Most New York joggers favored the park or more sparsely traveled side streets, but Celandra loved running down Broadway, taking in the sights and sounds and smells of the city as she worked up a sweat and began breathing hard. She tried to jog every other night, and to push herself. It was good exercise not only for her appearance, but for her endurance in dance numbers. She’d take more dance lessons when she could afford it, but for now her running would have to do.
In the West Sixties she began to tire, and to feel the stitches of pain in her ribs and the burning in her thighs.

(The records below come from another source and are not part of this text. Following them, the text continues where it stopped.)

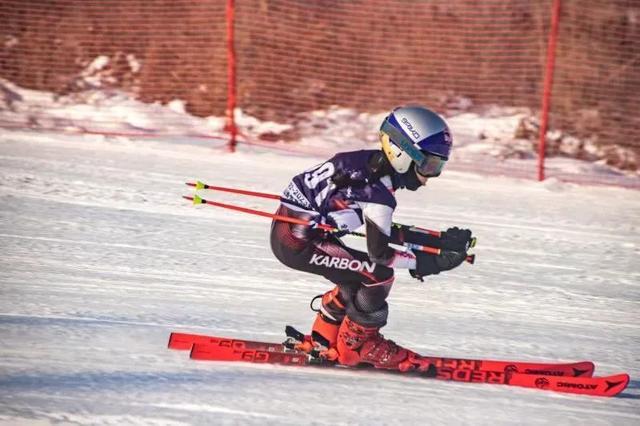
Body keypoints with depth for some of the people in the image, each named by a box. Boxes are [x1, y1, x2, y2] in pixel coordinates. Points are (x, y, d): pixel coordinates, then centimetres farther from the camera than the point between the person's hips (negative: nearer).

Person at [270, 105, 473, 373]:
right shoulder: (379, 192, -22)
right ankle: (357, 345, 8)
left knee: (357, 277, 22)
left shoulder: (371, 163, 5)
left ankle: (322, 341, 31)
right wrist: (429, 263, -8)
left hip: (287, 228, 10)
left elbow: (382, 230, 13)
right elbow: (379, 253, -16)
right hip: (298, 243, -10)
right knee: (378, 275, -8)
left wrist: (441, 241, 8)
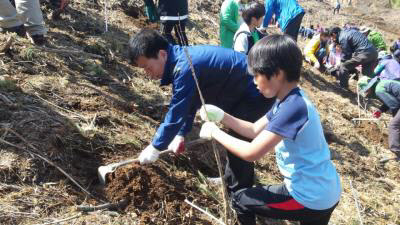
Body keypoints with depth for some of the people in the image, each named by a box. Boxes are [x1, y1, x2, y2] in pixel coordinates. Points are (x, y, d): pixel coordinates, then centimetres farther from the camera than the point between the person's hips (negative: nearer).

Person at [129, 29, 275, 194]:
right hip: (242, 90, 10)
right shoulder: (180, 59, 0)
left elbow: (176, 113, -25)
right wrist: (181, 134, 8)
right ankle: (230, 179, 41)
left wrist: (154, 148, -14)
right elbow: (188, 102, 10)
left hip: (257, 91, -10)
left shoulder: (184, 68, -31)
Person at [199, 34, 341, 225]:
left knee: (240, 200, 5)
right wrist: (221, 116, -3)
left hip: (312, 197, -8)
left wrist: (215, 132, -15)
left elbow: (251, 153, -28)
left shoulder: (294, 107, -29)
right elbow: (255, 130, 9)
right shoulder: (289, 100, 2)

Had enough…Time to turn around.
She drew admiring stares and a man’s offer to run with her as she jogged in place again and waited for a traffic-locked furniture van to move so she could cross the street. Trying not to breathe the van’s noxious exhaust fumes too deeply, she began the return run toward her apartment.
She was spent a block from home and began to walk, her shirt plastered to her by perspiration, her head bowed, her hands on her hips; still drawing stares, a marathoner and wet T-shirt contest winner.
By the time she reached her building, her breathing had evened out but was still labored. The burning sensation in her thighs was gone. Her legs felt heavy, tired, good. She smiled. It had been a productive workout. Someday all her hard work would pay big career dividends. She truly believed she’d make it as a major actress. Had anyone ever made it without believing?
She wiped her forearm across her sweaty brow and drew deep, steadying breaths as she waited for the elevator. The ancient brass arrow above the door trembled and hesitated as if struggling against gravity as it dropped from
3
to
2
to
1,
and the elevator’s steel door scraped and slid open.
A sixtyish, red-haired woman Celandra knew only as Mrs. Altmont stepped from the elevator with her tiny Yorkie, Edgemore, on a leash. Mrs. Altmont lived down the hall from Celandra and had the tight, stiff stare of too much cosmetic surgery. Her lean features seemed out of sync with her pudgy body. She’d once told Celandra she’d named Edgemore after her former husband. Celandra assumed Edgemore, the husband, might still be paying off the surgery.
The canine Edgemore growled at Celandra, as he always did, and as she always did, Mrs. Altmont smiled at her. As they passed getting in and out of the elevator, Celandra glanced down and saw that Mrs. Altmont already had a small plastic bag like a mitten over her free hand.
She saw where Celandra was looking and her smile widened and became almost apologetic. “Why do we love them so?”
She might have been talking about either of the Edgemores.
“Sometimes they’re worth it,” Celandra said, returning the smile.
The elevator door slid closed.
Other than her killer, Mrs. Altmont would be the last person to see Celandra alive.